How many of the 35,100 homes would be social rent, and council housing, is not clear. The head of Homes England has said that currently 60% of grant is going to social rent homes. If the same ratio was to apply to the £39 billion, then social rent would comprise only 21,060 homes a year. You would then have to factor in the number of homes lost through Right to Buy and demolitions to get a figure for ‘net additional’ social rent homes.

What is clear is that the charade of “affordable housing” should be ended. Whatever funding is available, all of it should be devoted to social rent housing, the most economic and affordable for tenants.
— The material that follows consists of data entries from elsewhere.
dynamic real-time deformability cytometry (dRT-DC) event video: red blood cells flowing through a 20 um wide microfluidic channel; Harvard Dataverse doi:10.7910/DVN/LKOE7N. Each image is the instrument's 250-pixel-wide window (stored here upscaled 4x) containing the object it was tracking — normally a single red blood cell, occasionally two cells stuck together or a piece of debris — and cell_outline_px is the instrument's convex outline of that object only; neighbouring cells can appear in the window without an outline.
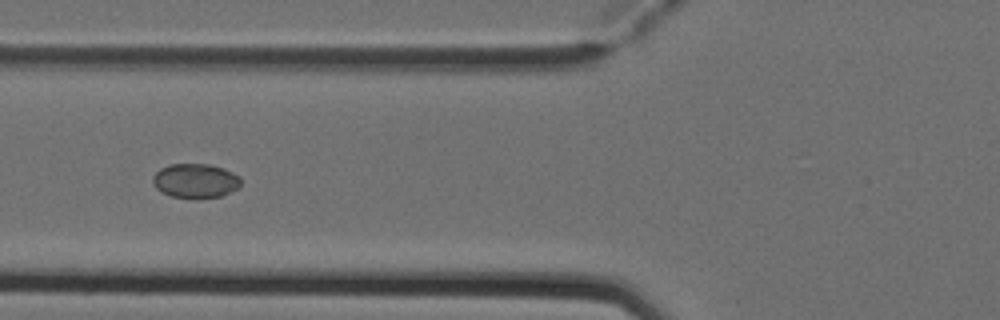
{"species": "Egyptian fruit bat (a non-hibernating species)", "species_latin": "Rousettus aegyptiacus", "temperature_condition": "cold", "stored_images_in_passage": 6, "camera_frame_rate_fps": 3000, "um_per_image_px": 0.085, "animal": {"sex": "female"}, "frame": {"image": 1, "passage_image": 4, "time_ms": 1.0, "image_size_px": [1000, 320], "cell_outline_px": [[240, 188], [220, 196], [172, 196], [160, 192], [152, 184], [152, 176], [160, 168], [168, 164], [208, 164], [224, 168], [240, 176]], "centroid_in_image_um": [16.59, 15.33], "position_along_channel_um": 109.2, "area_um2": 17.4}}
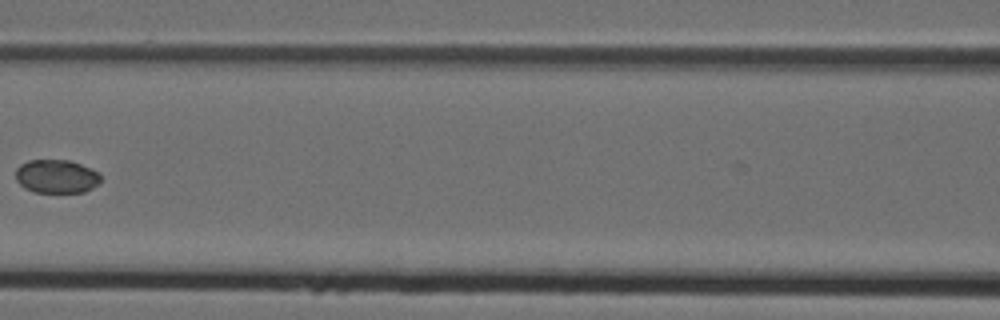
{"frame": {"image": 2, "passage_image": 5, "time_ms": 1.333, "image_size_px": [1000, 320], "cell_outline_px": [[100, 184], [84, 192], [36, 192], [24, 188], [16, 180], [16, 168], [20, 164], [28, 160], [68, 160], [80, 164], [96, 172], [100, 176]], "centroid_in_image_um": [4.77, 14.99], "position_along_channel_um": 161.8, "area_um2": 16.53}}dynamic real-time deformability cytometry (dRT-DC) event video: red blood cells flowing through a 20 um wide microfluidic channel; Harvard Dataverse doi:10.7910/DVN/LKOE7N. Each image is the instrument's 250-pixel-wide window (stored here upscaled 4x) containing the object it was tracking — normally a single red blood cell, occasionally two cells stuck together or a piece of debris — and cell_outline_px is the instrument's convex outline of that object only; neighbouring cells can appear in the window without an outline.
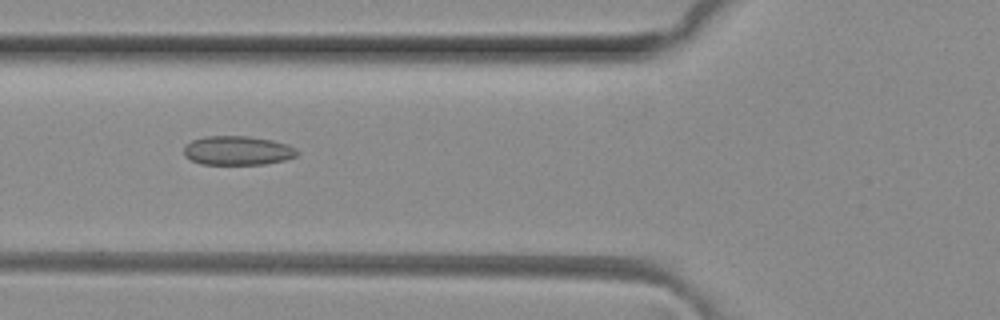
{"species": "common noctule bat (a hibernating species)", "species_latin": "Nyctalus noctula", "temperature_condition": "room temperature", "stored_images_in_passage": 7, "camera_frame_rate_fps": 3000, "um_per_image_px": 0.085, "animal": {"sex": "female", "body_mass_g": 29.2, "forearm_length_mm": 56.3}, "frame": {"image": 1, "passage_image": 6, "time_ms": 1.667, "image_size_px": [1000, 320], "cell_outline_px": [[300, 152], [296, 156], [284, 160], [264, 164], [200, 164], [184, 156], [184, 148], [192, 140], [204, 136], [248, 136], [272, 140], [288, 144], [296, 148]], "centroid_in_image_um": [20.21, 12.79], "position_along_channel_um": 105.6, "area_um2": 19.25}}
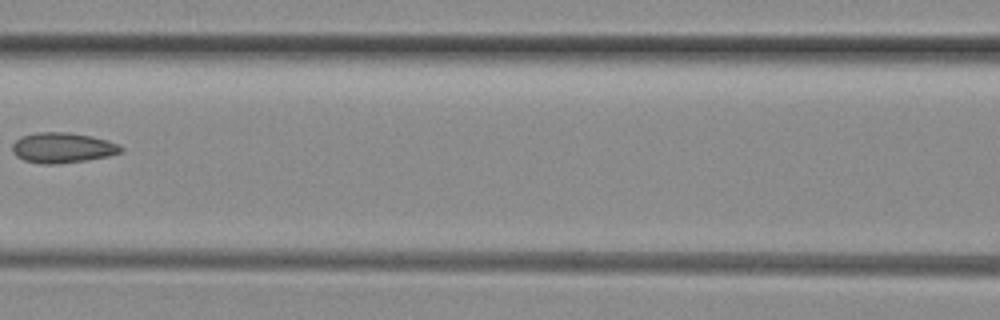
{"frame": {"image": 2, "passage_image": 7, "time_ms": 2.0, "image_size_px": [1000, 320], "cell_outline_px": [[124, 148], [120, 152], [108, 156], [88, 160], [52, 164], [40, 164], [24, 160], [16, 156], [12, 152], [12, 144], [20, 136], [36, 132], [68, 132], [92, 136], [108, 140], [120, 144]], "centroid_in_image_um": [5.31, 12.55], "position_along_channel_um": 161.3, "area_um2": 19.36}}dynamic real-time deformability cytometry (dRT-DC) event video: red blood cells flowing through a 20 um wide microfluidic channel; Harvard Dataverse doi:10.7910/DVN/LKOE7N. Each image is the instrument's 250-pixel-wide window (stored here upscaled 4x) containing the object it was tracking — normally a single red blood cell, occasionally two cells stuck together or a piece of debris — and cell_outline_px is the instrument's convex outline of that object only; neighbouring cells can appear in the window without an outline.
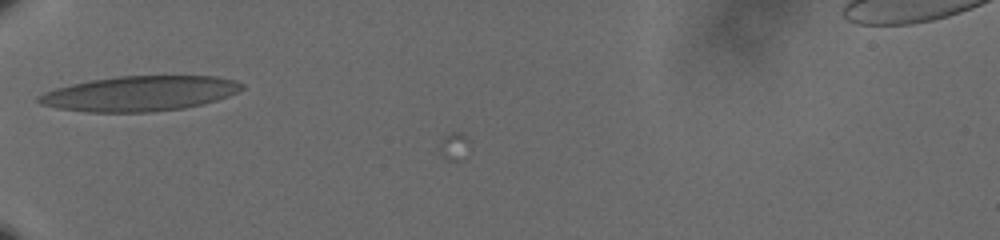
{"species": "human", "species_latin": "Homo sapiens", "temperature_condition": "cold", "stored_images_in_passage": 2, "camera_frame_rate_fps": 3000, "um_per_image_px": 0.085, "donor": {"sex": "male"}, "frame": {"image": 1, "passage_image": 1, "time_ms": 0.0, "image_size_px": [1000, 240], "cell_outline_px": [[244, 88], [228, 96], [216, 100], [184, 108], [148, 112], [88, 112], [56, 108], [40, 104], [36, 100], [36, 96], [44, 92], [56, 88], [88, 80], [120, 76], [216, 76], [236, 80], [244, 84]], "centroid_in_image_um": [11.85, 7.95], "position_along_channel_um": 73.2, "area_um2": 41.56}}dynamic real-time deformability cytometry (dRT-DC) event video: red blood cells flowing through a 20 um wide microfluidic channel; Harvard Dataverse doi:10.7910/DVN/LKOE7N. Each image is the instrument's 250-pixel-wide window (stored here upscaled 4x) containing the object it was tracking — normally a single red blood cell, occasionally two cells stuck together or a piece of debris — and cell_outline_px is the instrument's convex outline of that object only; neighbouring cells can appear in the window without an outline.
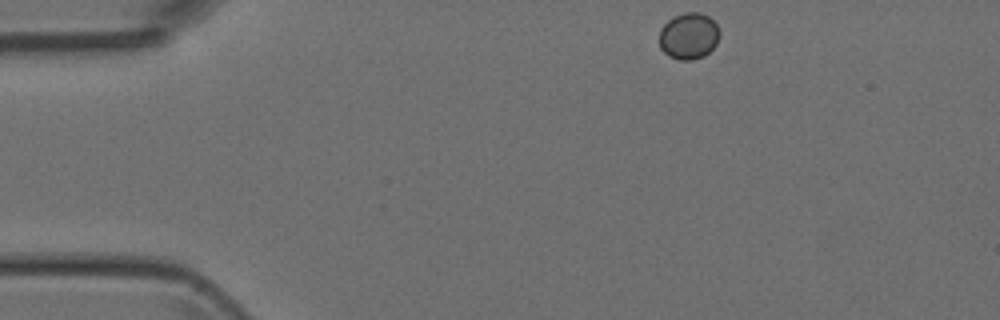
{"species": "Egyptian fruit bat (a non-hibernating species)", "species_latin": "Rousettus aegyptiacus", "temperature_condition": "room temperature", "stored_images_in_passage": 9, "camera_frame_rate_fps": 3000, "um_per_image_px": 0.085, "animal": {"sex": "female"}, "frame": {"image": 1, "passage_image": 1, "time_ms": 0.0, "image_size_px": [1000, 320], "cell_outline_px": [[720, 36], [716, 44], [704, 56], [692, 60], [680, 60], [668, 56], [660, 48], [660, 28], [672, 16], [684, 12], [700, 12], [708, 16], [716, 24], [720, 32]], "centroid_in_image_um": [58.54, 3.05], "position_along_channel_um": 26.5, "area_um2": 16.47}}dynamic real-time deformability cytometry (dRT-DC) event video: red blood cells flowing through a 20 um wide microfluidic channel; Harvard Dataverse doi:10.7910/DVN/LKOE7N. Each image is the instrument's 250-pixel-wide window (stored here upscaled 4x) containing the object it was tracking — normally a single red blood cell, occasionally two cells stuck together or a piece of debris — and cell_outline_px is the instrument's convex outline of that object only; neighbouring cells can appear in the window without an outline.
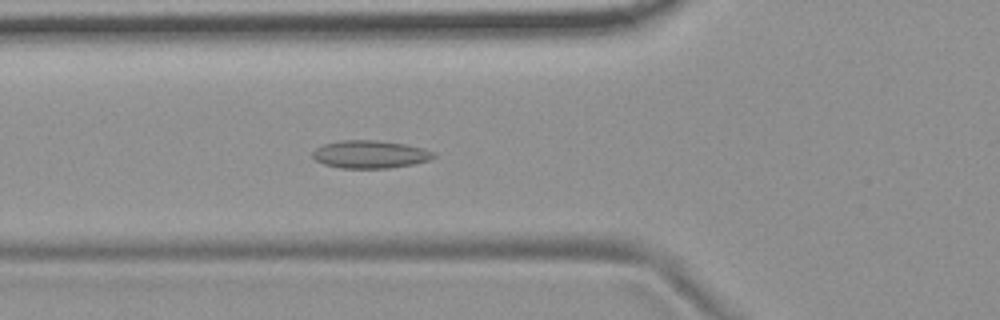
{"species": "common noctule bat (a hibernating species)", "species_latin": "Nyctalus noctula", "temperature_condition": "room temperature", "stored_images_in_passage": 55, "camera_frame_rate_fps": 3000, "um_per_image_px": 0.085, "animal": {"sex": "female", "body_mass_g": 19.9}, "frame": {"image": 1, "passage_image": 19, "time_ms": 6.0, "image_size_px": [1000, 320], "cell_outline_px": [[436, 156], [428, 160], [412, 164], [388, 168], [340, 168], [324, 164], [316, 160], [312, 156], [312, 152], [316, 148], [324, 144], [340, 140], [376, 140], [404, 144], [424, 148], [436, 152]], "centroid_in_image_um": [31.46, 13.11], "position_along_channel_um": 94.3, "area_um2": 19.59}}
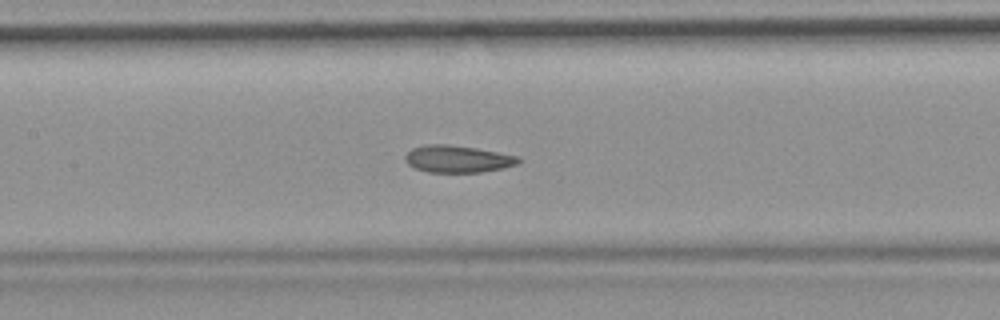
{"frame": {"image": 2, "passage_image": 25, "time_ms": 8.0, "image_size_px": [1000, 320], "cell_outline_px": [[524, 160], [516, 164], [504, 168], [480, 172], [428, 172], [416, 168], [408, 164], [404, 160], [404, 156], [412, 148], [428, 144], [448, 144], [476, 148], [520, 156]], "centroid_in_image_um": [38.93, 13.51], "position_along_channel_um": 168.5, "area_um2": 17.98}}
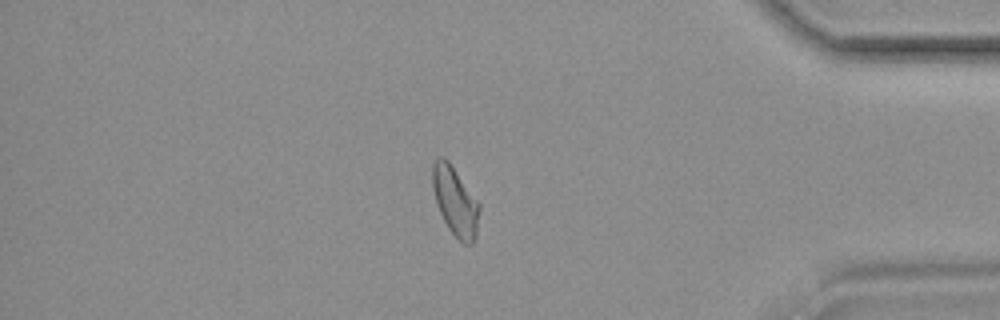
{"frame": {"image": 3, "passage_image": 46, "time_ms": 15.0, "image_size_px": [1000, 320], "cell_outline_px": [[480, 208], [476, 236], [472, 244], [464, 244], [448, 228], [440, 212], [432, 188], [432, 164], [440, 156], [444, 156], [448, 160], [480, 204]], "centroid_in_image_um": [38.69, 17.1], "position_along_channel_um": 396.5, "area_um2": 18.61}, "authors_computed_cell_mechanics": {"area_um2": 18.7272, "velocity_mm_per_s": 3.7022, "shape_relaxation_time_tau1_ms": null, "shape_relaxation_time_tau2_ms": 3.2873, "deformation_change_tau1": null, "deformation_change_tau2": 0.0882}}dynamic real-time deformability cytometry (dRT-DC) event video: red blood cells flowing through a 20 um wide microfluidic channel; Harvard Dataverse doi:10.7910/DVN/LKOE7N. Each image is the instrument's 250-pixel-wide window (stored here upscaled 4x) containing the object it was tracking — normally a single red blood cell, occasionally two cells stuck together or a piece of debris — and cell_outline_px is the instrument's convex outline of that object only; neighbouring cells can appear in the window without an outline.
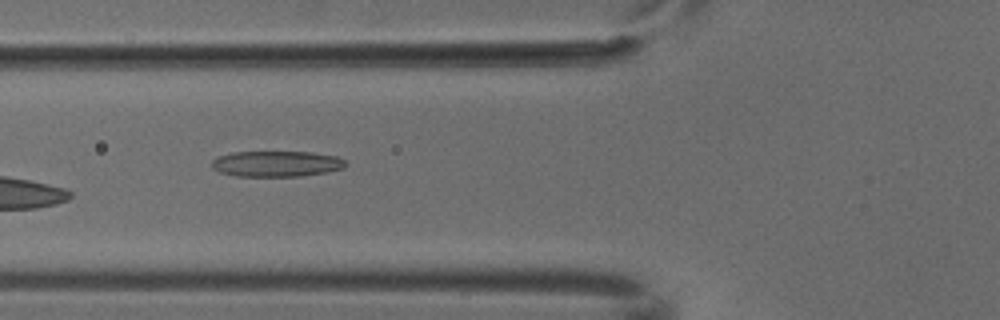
{"species": "common noctule bat (a hibernating species)", "species_latin": "Nyctalus noctula", "temperature_condition": "cold", "stored_images_in_passage": 6, "camera_frame_rate_fps": 3000, "um_per_image_px": 0.085, "animal": {"sex": "male", "body_mass_g": 18.8}, "frame": {"image": 1, "passage_image": 5, "time_ms": 1.333, "image_size_px": [1000, 320], "cell_outline_px": [[348, 164], [344, 168], [328, 172], [300, 176], [236, 176], [220, 172], [212, 168], [212, 160], [216, 156], [232, 152], [312, 152], [336, 156], [344, 160]], "centroid_in_image_um": [23.5, 13.92], "position_along_channel_um": 102.3, "area_um2": 20.23}}
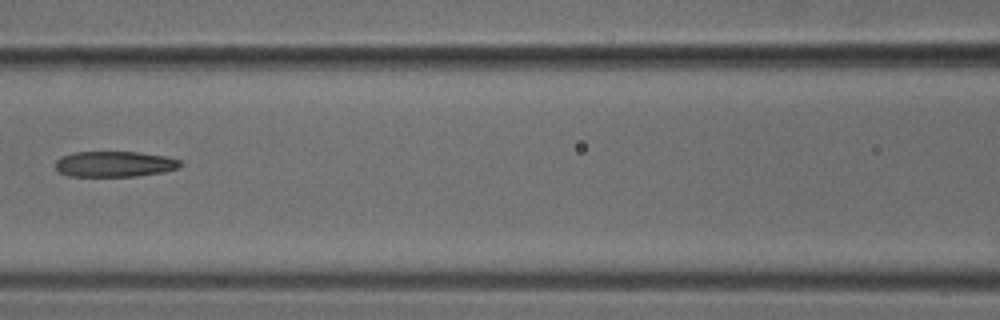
{"frame": {"image": 2, "passage_image": 6, "time_ms": 1.667, "image_size_px": [1000, 320], "cell_outline_px": [[180, 168], [164, 172], [136, 176], [68, 176], [60, 172], [56, 168], [56, 160], [60, 156], [72, 152], [136, 152], [168, 156], [180, 160]], "centroid_in_image_um": [9.74, 13.94], "position_along_channel_um": 156.9, "area_um2": 18.79}}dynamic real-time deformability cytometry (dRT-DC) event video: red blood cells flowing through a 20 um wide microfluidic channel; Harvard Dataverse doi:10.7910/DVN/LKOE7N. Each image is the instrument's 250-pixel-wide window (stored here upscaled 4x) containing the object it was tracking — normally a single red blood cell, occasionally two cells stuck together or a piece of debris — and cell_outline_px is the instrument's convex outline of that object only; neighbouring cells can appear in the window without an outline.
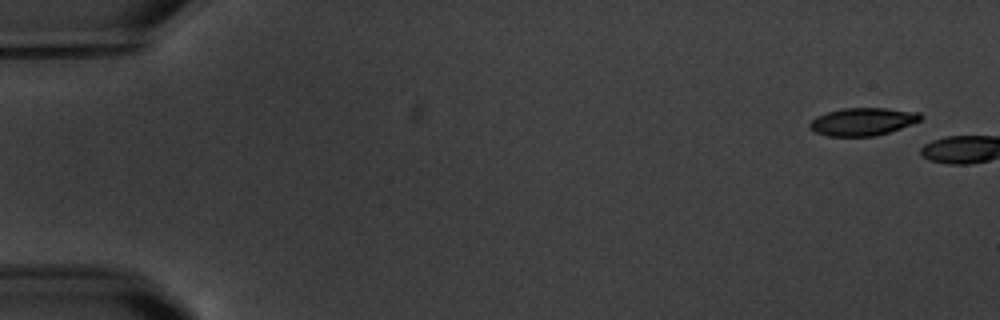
{"species": "common noctule bat (a hibernating species)", "species_latin": "Nyctalus noctula", "temperature_condition": "warm", "stored_images_in_passage": 2, "camera_frame_rate_fps": 3000, "um_per_image_px": 0.085, "animal": {"sex": "male", "body_mass_g": 20.1, "forearm_length_mm": 53.5}, "frame": {"image": 1, "passage_image": 1, "time_ms": 0.0, "image_size_px": [1000, 320], "cell_outline_px": [[924, 116], [920, 120], [912, 124], [876, 136], [828, 136], [816, 132], [808, 128], [808, 124], [816, 116], [840, 108], [888, 108], [920, 112]], "centroid_in_image_um": [73.33, 10.33], "position_along_channel_um": 11.7, "area_um2": 18.03}}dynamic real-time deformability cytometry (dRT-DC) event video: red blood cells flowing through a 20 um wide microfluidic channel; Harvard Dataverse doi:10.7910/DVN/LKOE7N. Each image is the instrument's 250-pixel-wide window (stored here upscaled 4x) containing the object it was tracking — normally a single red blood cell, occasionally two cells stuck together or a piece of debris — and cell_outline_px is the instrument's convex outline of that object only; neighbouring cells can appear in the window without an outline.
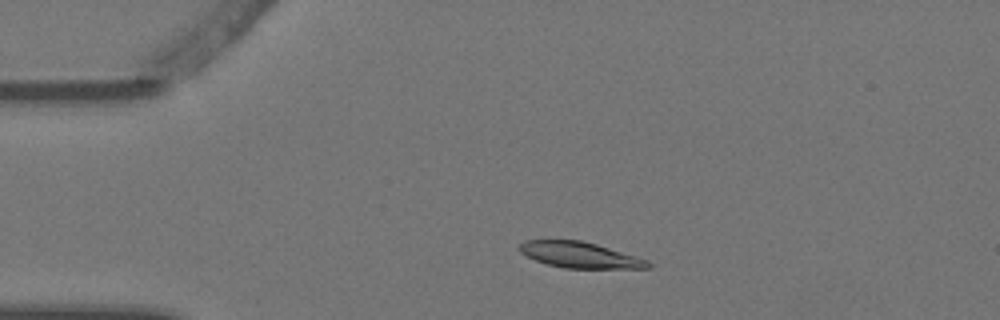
{"species": "Egyptian fruit bat (a non-hibernating species)", "species_latin": "Rousettus aegyptiacus", "temperature_condition": "warm", "stored_images_in_passage": 3, "camera_frame_rate_fps": 3000, "um_per_image_px": 0.085, "animal": {"sex": "female"}, "frame": {"image": 1, "passage_image": 2, "time_ms": 0.333, "image_size_px": [1000, 320], "cell_outline_px": [[652, 268], [564, 268], [548, 264], [536, 260], [520, 252], [520, 244], [524, 240], [580, 240], [596, 244], [636, 256], [648, 260], [652, 264]], "centroid_in_image_um": [49.32, 21.67], "position_along_channel_um": 35.7, "area_um2": 19.19}}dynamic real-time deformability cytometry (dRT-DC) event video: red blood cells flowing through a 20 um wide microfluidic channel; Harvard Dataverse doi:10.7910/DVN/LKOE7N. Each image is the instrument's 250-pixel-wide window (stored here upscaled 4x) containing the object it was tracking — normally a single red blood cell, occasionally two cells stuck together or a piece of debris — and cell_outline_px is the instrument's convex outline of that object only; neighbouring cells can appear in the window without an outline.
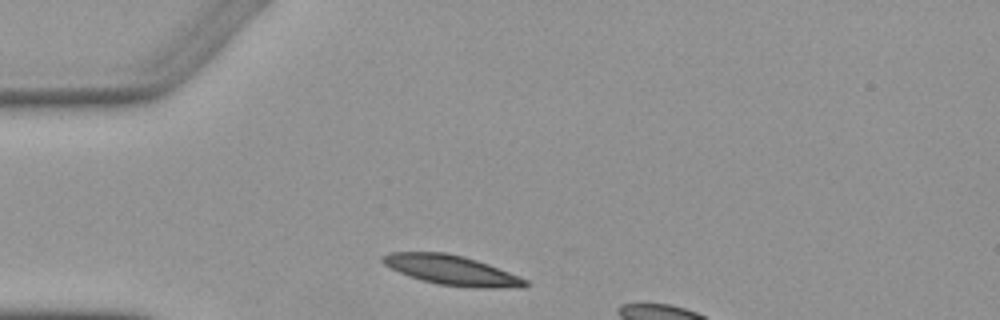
{"species": "Egyptian fruit bat (a non-hibernating species)", "species_latin": "Rousettus aegyptiacus", "temperature_condition": "warm", "stored_images_in_passage": 1, "camera_frame_rate_fps": 3000, "um_per_image_px": 0.085, "animal": {"sex": "female"}, "frame": {"image": 1, "passage_image": 1, "time_ms": 0.0, "image_size_px": [1000, 320], "cell_outline_px": [[528, 284], [524, 288], [476, 288], [436, 284], [408, 276], [384, 264], [380, 260], [380, 256], [388, 252], [448, 252], [464, 256], [488, 264], [520, 276], [528, 280]], "centroid_in_image_um": [38.41, 22.97], "position_along_channel_um": 46.6, "area_um2": 24.97}}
In relation to rents the government has announced that it will penalise already poor tenants by giving them 10 years of above inflation rent increases. This is very bad news for tenants who don’t have their rent covered by housing benefit. Arrears for council tenants in England have risen from £203 million in 2015/16 to £397 million in 2023/24. A decade of above inflation increases will make matters worse. It is a substitute for adequately funding Housing Revenue Accounts.

The consultation on “rent convergence” is also bad news. The policy was introduced by the New Labour government to drive council rents up to the higher level of housing associations rents2, in the hope that if rents for the two tenures were the same then tenants would be less inclined to oppose ‘transfer’ (privatisation) of their homes to housing associations.

Talk of “a historic turning point” is wishful thinking. To begin to resolve the housing crisis more than £10 billion a year is necessary for social rent homes. With 126,000 households in temporary accommodation, including 165,000 children, and 1.3 million households on the waiting lists, the government should make council housing its first housing priority.

Campaigners for council housing need to campaign against above inflation rent increases and ‘rent convergence’, for all funding to go to social rent homes, and for an increase in funding way beyond that proposed.”

Martin Wicks

Secretary, Labour Campaign for Council Housing

1In 2024 the average social rent in England was £99.75 as compared to the “affordable rent” of £150.32.

2HA rents were roughly 20% higher than council rents because HAs borrowed money from private sources at commercial rates, whereas councils borrowed from the Public Works Loans Board at lower rates of interest.